[Layout annotation data]

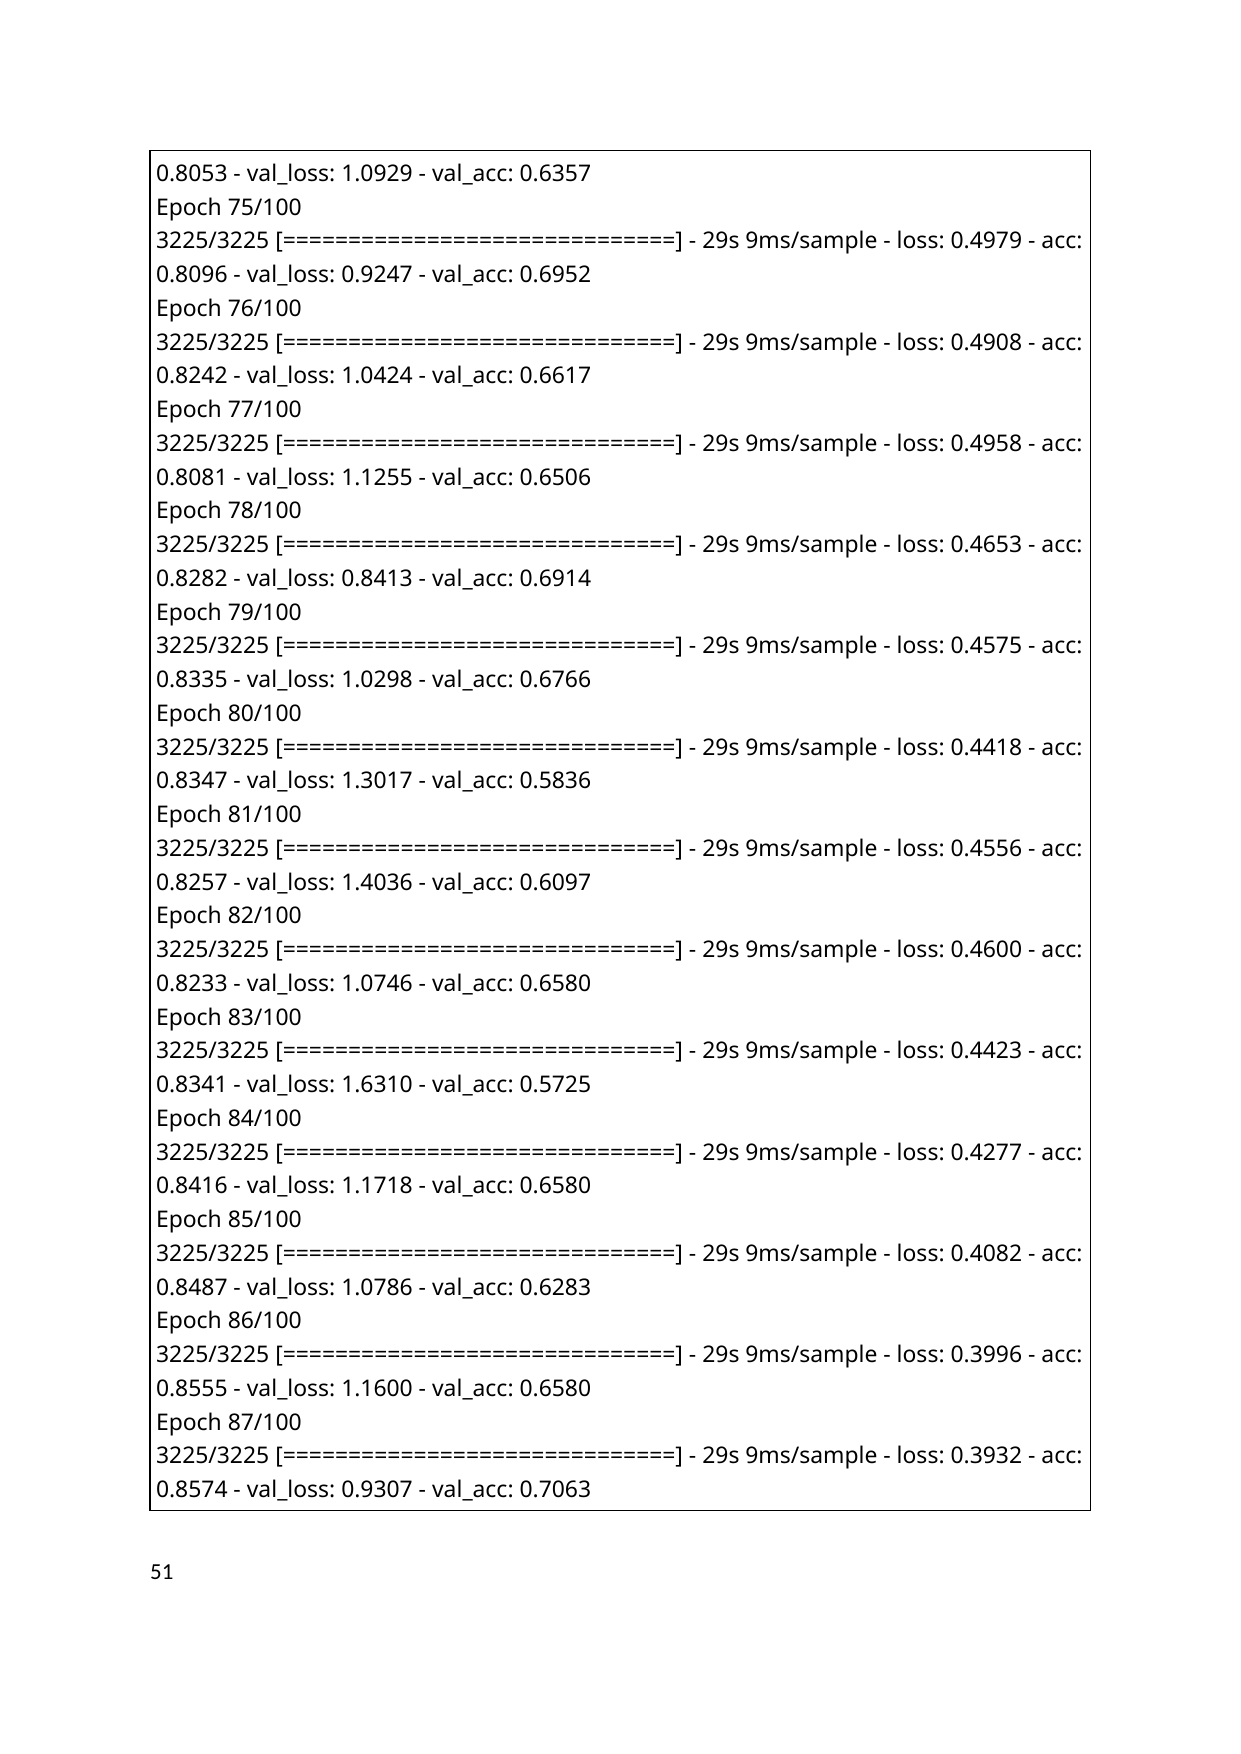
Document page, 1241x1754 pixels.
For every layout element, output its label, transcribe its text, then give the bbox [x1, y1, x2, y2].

table_header 0.8053 - val_loss: 1.0929 - val_acc: 0.6357 Epoch 75/100 3225/3225 [==============================] - 29s 9ms/sample - loss: 0.4979 - acc: 0.8096 - val_loss: 0.9247 - val_acc: 0.6952 Epoch 76/100 3225/3225 [==============================] - 29s 9ms/sample - loss: 0.4908 - acc: 0.8242 - val_loss: 1.0424 - val_acc: 0.6617 Epoch 77/100 3225/3225 [==============================] - 29s 9ms/sample - loss: 0.4958 - acc: 0.8081 - val_loss: 1.1255 - val_acc: 0.6506 Epoch 78/100 3225/3225 [==============================] - 29s 9ms/sample - loss: 0.4653 - acc: 0.8282 - val_loss: 0.8413 - val_acc: 0.6914 Epoch 79/100 3225/3225 [==============================] - 29s 9ms/sample - loss: 0.4575 - acc: 0.8335 - val_loss: 1.0298 - val_acc: 0.6766 Epoch 80/100 3225/3225 [==============================] - 29s 9ms/sample - loss: 0.4418 - acc: 0.8347 - val_loss: 1.3017 - val_acc: 0.5836 Epoch 81/100 3225/3225 [==============================] - 29s 9ms/sample - loss: 0.4556 - acc: 0.8257 - val_loss: 1.4036 - val_acc: 0.6097 Epoch 82/100 3225/3225 [==============================] - 29s 9ms/sample - loss: 0.4600 - acc: 0.8233 - val_loss: 1.0746 - val_acc: 0.6580 Epoch 83/100 3225/3225 [==============================] - 29s 9ms/sample - loss: 0.4423 - acc: 0.8341 - val_loss: 1.6310 - val_acc: 0.5725 Epoch 84/100 3225/3225 [==============================] - 29s 9ms/sample - loss: 0.4277 - acc: 0.8416 - val_loss: 1.1718 - val_acc: 0.6580 Epoch 85/100 3225/3225 [==============================] - 29s 9ms/sample - loss: 0.4082 - acc: 0.8487 - val_loss: 1.0786 - val_acc: 0.6283 Epoch 86/100 3225/3225 [==============================] - 29s 9ms/sample - loss: 0.3996 - acc: 0.8555 - val_loss: 1.1600 - val_acc: 0.6580 Epoch 87/100 3225/3225 [==============================] - 29s 9ms/sample - loss: 0.3932 - acc: 0.8574 - val_loss: 0.9307 - val_acc: 0.7063 [151, 151, 1090, 1510]
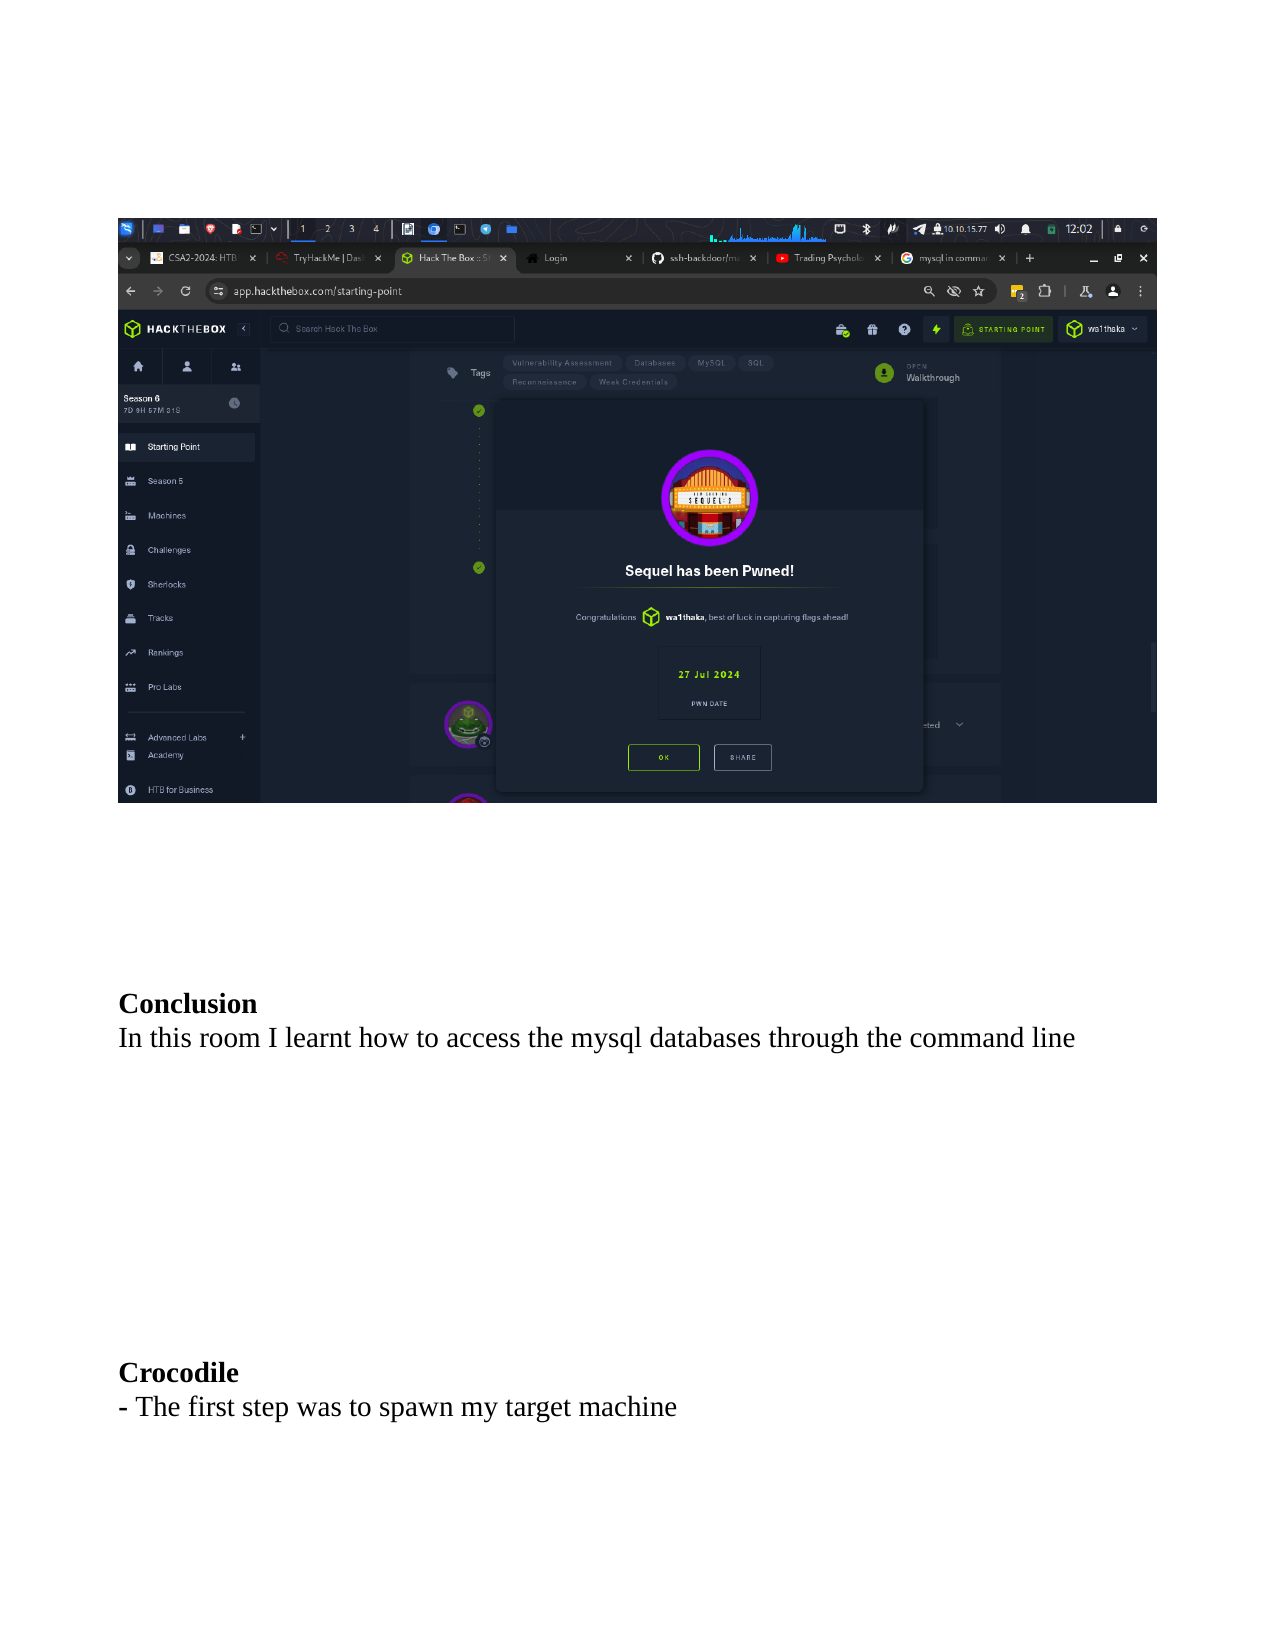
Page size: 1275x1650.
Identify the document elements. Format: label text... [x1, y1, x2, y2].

text Conclusion [118, 987, 1157, 1020]
text - The first step was to spawn my target machine [118, 1389, 1157, 1423]
text In this room I learnt how to access the mysql databases through the command line [118, 1020, 1157, 1054]
text Crocodile [118, 1356, 1157, 1389]
picture [118, 218, 1157, 803]
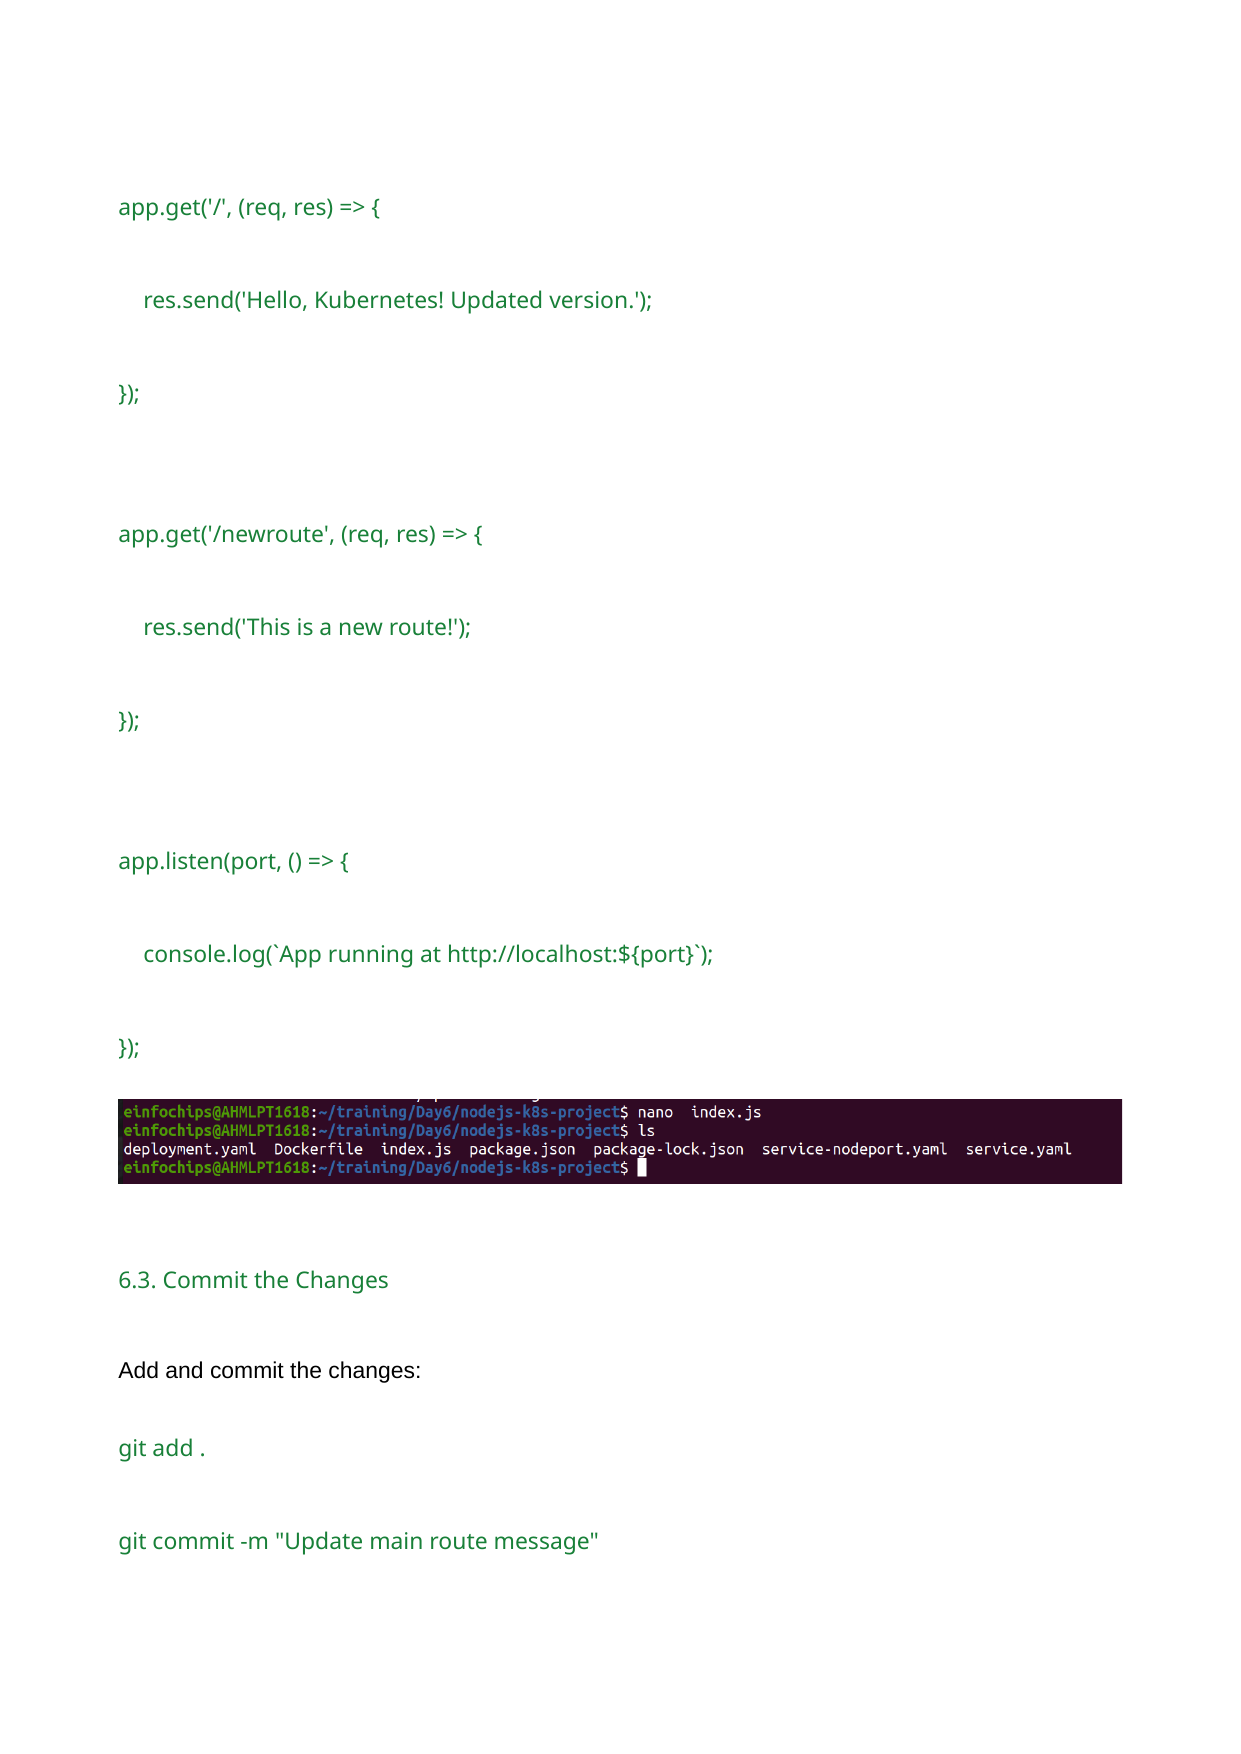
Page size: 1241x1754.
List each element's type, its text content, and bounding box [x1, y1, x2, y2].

> **THE PROBLEM**: Output every line of the material above as a JSON list of strings, one string per line, skipping blank lines and leaving out the pictures.

> **RESULT OF THE EXERCISE**:
[
  "Document page, 1241x1754 pixels.",
  "For every layout element, output its label, transcribe its text, then give the bbox [x1, y1, x2, y2].",
  "table_header 0.8053 - val_loss: 1.0929 - val_acc: 0.6357 Epoch 75/100 3225/3225 [==============================] - 29s 9ms/sample - loss: 0.4979 - acc: 0.8096 - val_loss: 0.9247 - val_acc: 0.6952 Epoch 76/100 3225/3225 [==============================] - 29s 9ms/sample - loss: 0.4908 - acc: 0.8242 - val_loss: 1.0424 - val_acc: 0.6617 Epoch 77/100 3225/3225 [==============================] - 29s 9ms/sample - loss: 0.4958 - acc: 0.8081 - val_loss: 1.1255 - val_acc: 0.6506 Epoch 78/100 3225/3225 [==============================] - 29s 9ms/sample - loss: 0.4653 - acc: 0.8282 - val_loss: 0.8413 - val_acc: 0.6914 Epoch 79/100 3225/3225 [==============================] - 29s 9ms/sample - loss: 0.4575 - acc: 0.8335 - val_loss: 1.0298 - val_acc: 0.6766 Epoch 80/100 3225/3225 [==============================] - 29s 9ms/sample - loss: 0.4418 - acc: 0.8347 - val_loss: 1.3017 - val_acc: 0.5836 Epoch 81/100 3225/3225 [==============================] - 29s 9ms/sample - loss: 0.4556 - acc: 0.8257 - val_loss: 1.4036 - val_acc: 0.6097 Epoch 82/100 3225/3225 [==============================] - 29s 9ms/sample - loss: 0.4600 - acc: 0.8233 - val_loss: 1.0746 - val_acc: 0.6580 Epoch 83/100 3225/3225 [==============================] - 29s 9ms/sample - loss: 0.4423 - acc: 0.8341 - val_loss: 1.6310 - val_acc: 0.5725 Epoch 84/100 3225/3225 [==============================] - 29s 9ms/sample - loss: 0.4277 - acc: 0.8416 - val_loss: 1.1718 - val_acc: 0.6580 Epoch 85/100 3225/3225 [==============================] - 29s 9ms/sample - loss: 0.4082 - acc: 0.8487 - val_loss: 1.0786 - val_acc: 0.6283 Epoch 86/100 3225/3225 [==============================] - 29s 9ms/sample - loss: 0.3996 - acc: 0.8555 - val_loss: 1.1600 - val_acc: 0.6580 Epoch 87/100 3225/3225 [==============================] - 29s 9ms/sample - loss: 0.3932 - acc: 0.8574 - val_loss: 0.9307 - val_acc: 0.7063 [151, 151, 1090, 1510]",
  "Page size: 1275x1650.",
  "Identify the document elements. Format: label text... [x1, y1, x2, y2].",
  "text Conclusion [118, 987, 1157, 1020]",
  "text - The first step was to spawn my target machine [118, 1389, 1157, 1423]",
  "text In this room I learnt how to access the mysql databases through the command line [118, 1020, 1157, 1054]",
  "text Crocodile [118, 1356, 1157, 1389]",
  "picture [118, 218, 1157, 803]",
  "Page size: 1241x1754.",
  "List each element's type, its text content, and bounding box [x1, y1, x2, y2]."
]